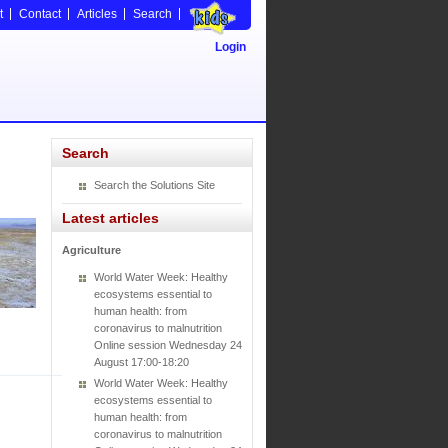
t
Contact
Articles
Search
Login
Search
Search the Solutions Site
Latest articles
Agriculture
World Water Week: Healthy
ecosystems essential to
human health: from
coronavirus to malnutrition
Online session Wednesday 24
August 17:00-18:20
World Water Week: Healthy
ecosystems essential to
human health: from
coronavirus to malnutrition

--------

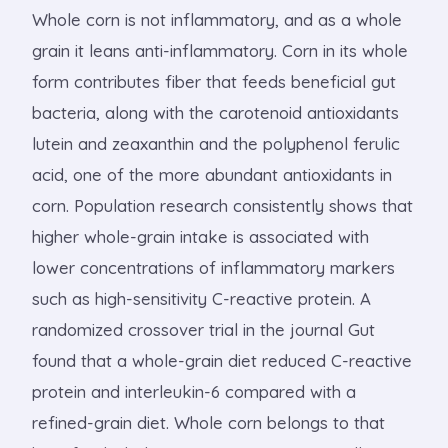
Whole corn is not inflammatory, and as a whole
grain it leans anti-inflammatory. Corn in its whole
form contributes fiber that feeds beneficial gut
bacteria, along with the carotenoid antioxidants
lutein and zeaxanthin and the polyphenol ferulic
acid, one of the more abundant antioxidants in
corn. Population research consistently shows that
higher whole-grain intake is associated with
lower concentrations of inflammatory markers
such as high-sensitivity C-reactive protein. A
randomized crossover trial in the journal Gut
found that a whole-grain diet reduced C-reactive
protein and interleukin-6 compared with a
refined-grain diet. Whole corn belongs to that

--------

• _BRIEF_: From the line containing "form contributes fiber" down to the line containing "refined-grain diet. Whole" in the material above, reproduce every line exactly, including the two end lines.

• _WRITTEN ANSWER_:
form contributes fiber that feeds beneficial gut
bacteria, along with the carotenoid antioxidants
lutein and zeaxanthin and the polyphenol ferulic
acid, one of the more abundant antioxidants in
corn. Population research consistently shows that
higher whole-grain intake is associated with
lower concentrations of inflammatory markers
such as high-sensitivity C-reactive protein. A
randomized crossover trial in the journal Gut
found that a whole-grain diet reduced C-reactive
protein and interleukin-6 compared with a
refined-grain diet. Whole corn belongs to that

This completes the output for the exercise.